== YOUR GOAL ==
Please reproduce, word for word, the part of the material that opens with the line containing "Sumedang di lanjut dengan pemusnahan" and closes with the line containing "Kabupaten Sumedang bersama-sama", including both of those lines.

::::::::

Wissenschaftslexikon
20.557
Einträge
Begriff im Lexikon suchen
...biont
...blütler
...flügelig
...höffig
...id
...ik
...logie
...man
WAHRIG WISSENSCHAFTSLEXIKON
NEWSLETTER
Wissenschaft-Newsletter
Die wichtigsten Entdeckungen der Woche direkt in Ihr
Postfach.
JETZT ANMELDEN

::::::::

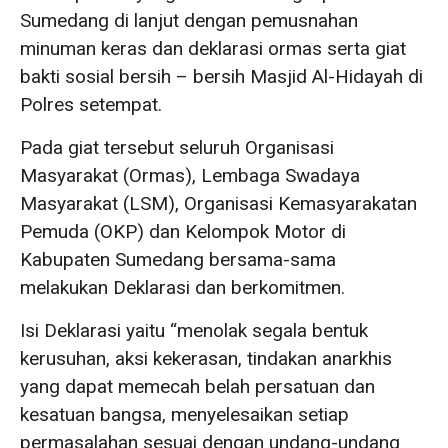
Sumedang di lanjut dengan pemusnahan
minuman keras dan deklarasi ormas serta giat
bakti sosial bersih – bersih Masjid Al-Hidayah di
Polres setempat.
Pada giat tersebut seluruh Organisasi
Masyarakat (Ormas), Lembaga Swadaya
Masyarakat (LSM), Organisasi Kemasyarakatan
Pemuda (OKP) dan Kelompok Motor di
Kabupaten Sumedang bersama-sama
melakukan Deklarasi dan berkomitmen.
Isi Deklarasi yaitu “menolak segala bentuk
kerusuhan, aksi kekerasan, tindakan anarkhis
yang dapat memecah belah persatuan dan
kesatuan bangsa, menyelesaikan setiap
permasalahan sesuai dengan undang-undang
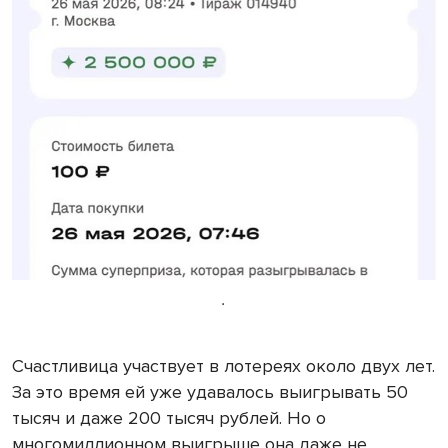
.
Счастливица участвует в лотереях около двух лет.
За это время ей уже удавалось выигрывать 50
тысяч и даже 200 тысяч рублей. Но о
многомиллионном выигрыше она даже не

::::::::

== TASK SOLUTION ==
Sumedang di lanjut dengan pemusnahan
minuman keras dan deklarasi ormas serta giat
bakti sosial bersih – bersih Masjid Al-Hidayah di
Polres setempat.
Pada giat tersebut seluruh Organisasi
Masyarakat (Ormas), Lembaga Swadaya
Masyarakat (LSM), Organisasi Kemasyarakatan
Pemuda (OKP) dan Kelompok Motor di
Kabupaten Sumedang bersama-sama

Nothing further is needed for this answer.